Texto do exercício ::
Calmantes para dormir. Estimulantes para melhorar a concentração. Pílulas para emagrecer. Na década de 60, a FDA, a influente e reputada agência reguladora de medicamentos dos Estados Unidos, aprovava, em média, quinze novos remédios a cada ano. Era o início do desenvolvimento dos chamados blockbusters, remédios que pareciam representar uma bala de prata para os males mais comuns de nosso tempo. Em 1987, aprovou-se a lovastatina, antídoto contra o colesterol. No mesmo ano, a fluoxetina, antidepressivo conhecido pelo nome comercial Prozac, rapidamente se anunciou como uma arma letal contra a melancolia. Em 1998 chegou o metilfenidato, a Ritalina, considerada um calmante para as crianças e apelidada de “babá química”. E então brotou o sildenafil, o Viagra, a milagrosa pílula azul com a qual as noites de amor passaram a exigir apenas o desejo. Nos últimos dez anos, realizaram-se, em média, 32 aprovações anualmente. Em toda a sua história, desde o primeiro remédio produzido em escala industrial, a Aspirina, a FDA já aprovou 1 600 substâncias.

Entradas fornecidas ::
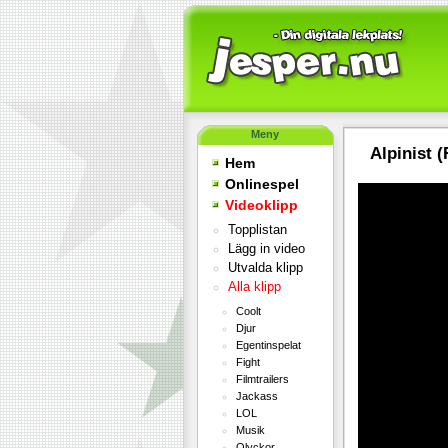
Meny
Alpinist
Hem
Onlinespel
Videoklipp
Topplistan
Lägg in video
Utvalda klipp
Alla klipp
Coolt
Djur
Egentinspelat
Fight
Filmtrailers
Jackass
LOL
Musik
Olyckor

Propostas de trabalho ::
1/ Resuma em duas frases o texto sobre os remédios aprovados pela FDA.
2/ Prossiga o texto sobre os remédios aprovados pela FDA a partir da última frase apresentada.

Respostas ::
1/ Na década de 60, a FDA, agência reguladora de medicamentos dos Estados Unidos, aprovava em média quinze novos remédios por ano, e começavam a surgir os chamados blockbusters, como a lovastatina, o Prozac, a Ritalina e o Viagra, que pareciam representar uma bala de prata para os males mais comuns. Nos últimos dez anos, a média chegou a 32 aprovações anuais, e em toda a sua história a agência já aprovou 1 600 substâncias.

2/
O impacto de cada medicamento foi fenomenal, um estrondo atrás do outro, numa espetacular corrida promovida pela medicina. No entanto, a partir do fim dos anos 1990, deu-se uma novidade ainda mais luminosa. A comunidade científica chegou à conclusão de que custaria caro demais — e sem o mesmo sucesso — olhar para as doenças sem levar em consideração aspectos individuais e intransferíveis dos pacientes. Com o Projeto Genoma, concluído em 2003, descobriu-se que os genes desempenham papel seminal na origem das doenças — descoberta nada surpreendente, mas fundamental. É como se houvesse uma doença para cada pessoa, e portanto um tratamento específico para cada caso.
Estamos a um pequeno passo de superar a lógica da cura, que dominou a ciência por séculos, para entrar na era do fim das doenças
Os blockbusters já não produziriam o efeito sonhado. Tome-se como exemplo o câncer. Sabe-se que a proliferação desordenada de células malignas causa tumores. Mas a forma como cada célula maligna se comporta depende de inúmeros fatores de cada organismo. O resultado mais extraordinário dessa nova abordagem — de uma medicina para cada um, a chamada medicina personalizada — ocorreu no fim do ano passado.
É a história da garotinha americana Emily Whitehead, 13 anos, a primeira criança no mundo a ser curada de leucemia com uma nova terapia capaz de reprogramar as células para atacar o mal de modo absolutamente único. Com o nome de Car-T, o tratamento foi aprovado pela FDA em 2017. Estima-se que, nas próximas décadas, a individualização da medicina será estendida à maior parte das doenças — e aí, sim, estaremos mais perto da tão esperada cura total.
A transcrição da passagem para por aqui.